After months of working with Anthropic's Claude Code, developer Henrik Warne has noticed something significant happening in his daily workflow—he's writing substantially less code while spending considerably more time understanding and testing what the AI produces. In a detailed breakdown posted to Hacker News this weekend, Warne describes how software development hasn't disappeared; it's just redistributed into different activities that still feel fundamentally like building software.

The New Development Workflow

Warne admits he's far from the bleeding edge of agent usage—he still reads every line Claude generates and often edits it directly. When starting a new feature, he typically asks Claude to verify the ticket description and propose a solution, deliberately avoiding steering toward specific implementations. 'I avoid steering Claude to a given solution,' Warne writes, 'even if I have one in mind. Perhaps there are better ways of doing it that I haven't thought about.' The back-and-forth questioning—what does this section do? why is this here?—has become central to his process, covering both architectural decisions and minor implementation details.

Boilerplate Is Dead, Logic Is King

The immediate wins Warne highlights are predictable but significant: no more wrestling with boilerplate code, hunting for correct syntax, or parsing API documentation. Instead of grinding through the incidental machinery of programming, he jumps straight to understanding and verifying the core logic of each change. This represents a fundamental shift in where developer attention gets spent—away from mechanical reproduction toward genuine problem-solving and verification.

Testing Gets Dramatically Easier

Perhaps Warne's most compelling observation involves testing workflows. Previously, setting up proper test environments could consume substantial effort. With Claude, he describes getting tests operational with minimal friction, including exploratory testing through temporary local patches—for example, modifying time-dependent processing logic to execute immediately rather than waiting for midnight cron jobs. The ease of generating test scaffolding means more comprehensive validation happens without the traditional overhead.
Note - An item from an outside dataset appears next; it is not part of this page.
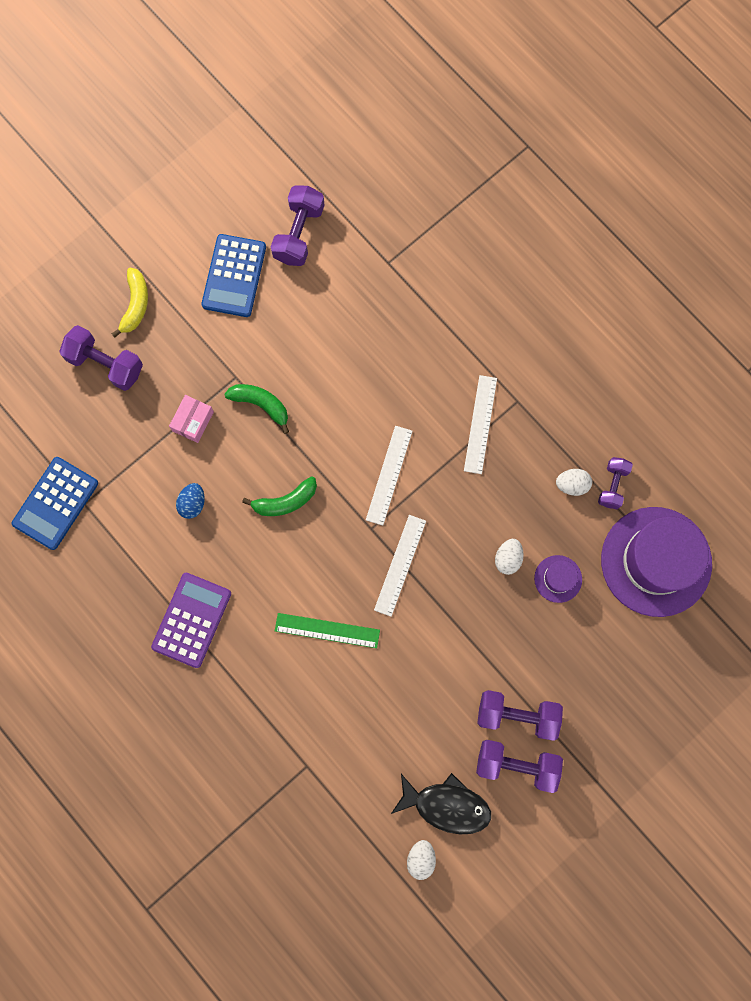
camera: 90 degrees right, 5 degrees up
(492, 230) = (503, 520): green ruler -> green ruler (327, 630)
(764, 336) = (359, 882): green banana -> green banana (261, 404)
Understanding Existing Codebases

Beyond feature development, Warne emphasizes Claude's value in navigating unfamiliar code. He regularly asks the AI to explain how existing system features work, finding answers consistently high-quality and easy to cross-reference against actual source files. The ability to chain follow-up questions until understanding clicks has made comprehending legacy systems dramatically more efficient—a benefit that extends well beyond greenfield development.

Key Takeaways

  • Claude Code shifts developer time from writing code to reading, questioning, and verifying it
  • Understanding implementation details remains important even when AI generates the code
  • Testing setup becomes significantly easier, enabling more comprehensive validation
  • AI excels at explaining unfamiliar codebase sections through interactive follow-up questions
  • The 'joy of creating software' persists despite—or because of—reduced manual coding

The Bottom Line

This isn't about developers becoming obsolete; it's about role evolution. Warne's experience suggests the best developers won't be those who write the most code, but those who ask the sharpest questions and verify with the most rigor. If you've been avoiding AI coding agents out of fear they'll replace you, Warne's account suggests you're missing an opportunity to work smarter—or maybe you're just not ready to give up the typing yet.